Anchorage School District students will make up in February some of the school days lost to the weeklong, post-earthquake closure of all schools in December.
On Tuesday, the Anchorage School Board approved a plan to change the district calendar for the week of Feb. 18.
The week was previously scheduled to have early release Wednesday and Thursday for parent-teacher conferences and no school Friday for students while teachers participated in professional development.
Under the new plan, students will still have Monday, Feb. 18, off because it’s Presidents Day, a federal holiday. The rest of the week will be full school days for students.

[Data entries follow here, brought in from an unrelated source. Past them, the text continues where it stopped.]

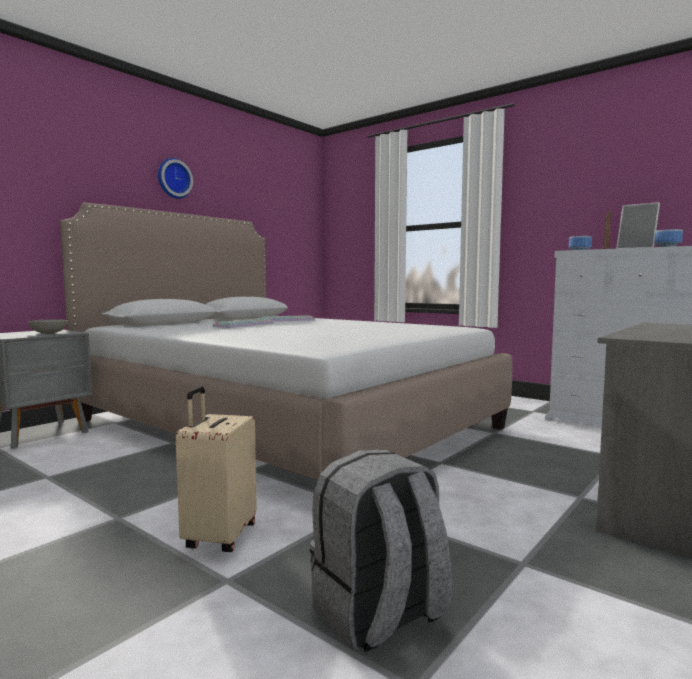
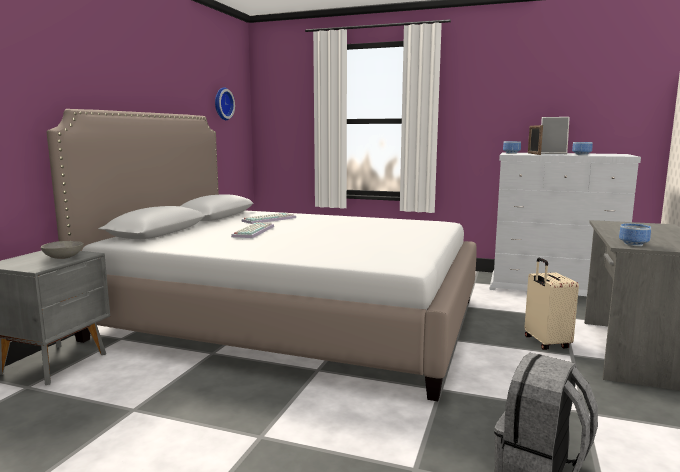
camera: 20 degrees left, 5 degrees up
wall clock [158,158,193,199] -> wall clock moved to [215,87,235,120]
beige suitcase [176,386,257,552] -> beige suitcase moved to [524,258,579,350]
none -> bowl [619,224,651,246]

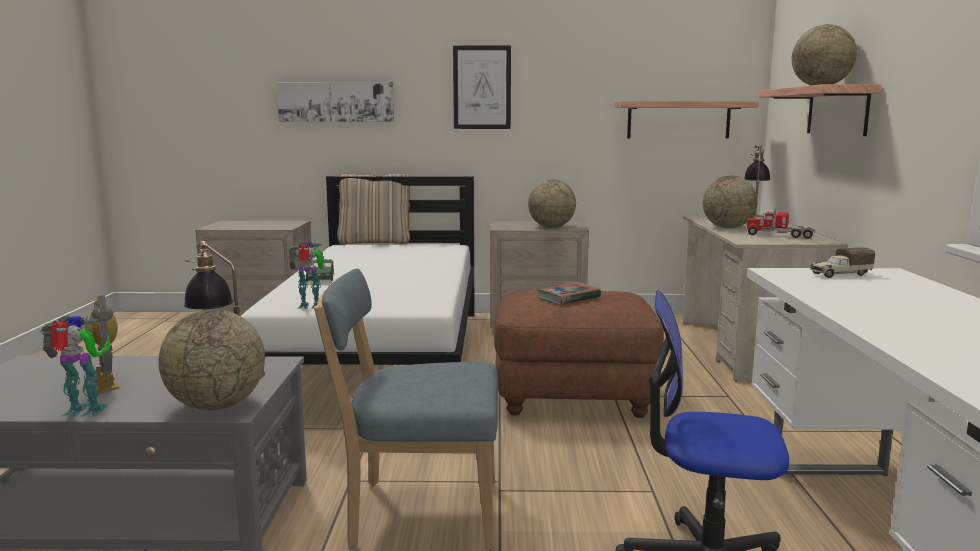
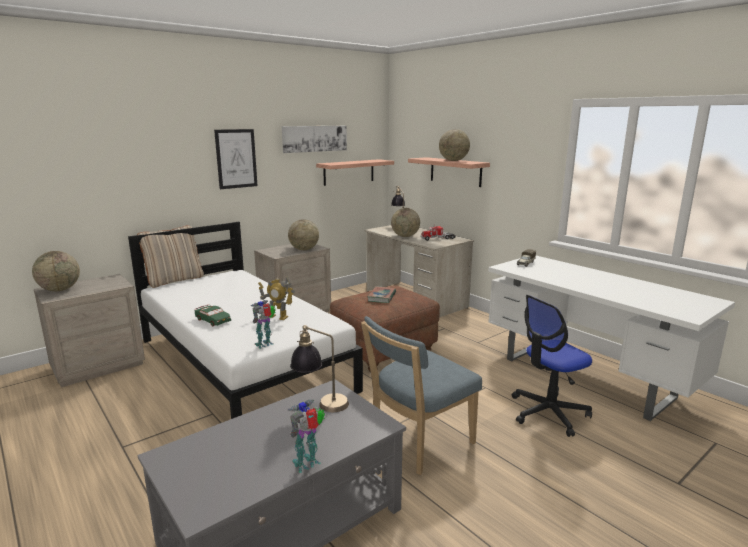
camera: 40 degrees left, 5 degrees up
toy robot [81,295,119,393] -> toy robot moved to [258,276,295,320]
globe [158,309,265,410] -> globe moved to [32,251,80,291]
picture [276,82,394,122] -> picture moved to [282,126,347,153]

Principals will work with schools to make sure parent-teacher meetings still happen -- but there won’t be time set aside for them, said district spokeswoman Catherine Esary.
“We’re not going to get comfortable not doing parent-teacher conferences," Superintendent Deena Bishop told the school board on Tuesday night. "This is just a short-term fix for an unexpected emergency.”
Students missed school Dec. 3 to 7 and returned on Dec. 10.
The plan approved by the school board Tuesday night will:
• Allow the district to declare Monday, Dec. 3, a “district emergency closure day.” The district will request that the state commissioner of education excuse the missed days between Dec. 4 and Dec. 6.
• Allow the district to make up some of the lost instructional time by extending scheduled half-days in February for parent-teacher conferences to full days.
• The district will still have an extra “emergency closure” day built into this school year -- typically used for inclement weather -- “should the need arise.”
The question of what to do about the missing days was the subject of lengthy debate at Tuesday’s board meeting.
The board and district considered other plans to make up the days, including adding days to the end of the school year, subtracting from spring break or even adding minutes to school days.
The board knows the week of Presidents Day is a popular time for families to travel, and some may already have plans, said school board chair Starr Marsett.
Principals have been told to “work with your students, work with your staff. If they have plans, don’t let students get behind,” she said.
Ultimately, the district and board thought the plan to extend the parent-teacher conference days was the least disruptive. Anchorage Education Association president Tom Klaameyer called the proposal “the least of the worst options.”
School board members Andy Holleman, Marsett, Alisha Hilde and Deena Mitchell voted for the proposal Tuesday night. Board members Mark Foster and Dave Donley voted no.
Board member Elisa Snelling was not present, according to online board documents.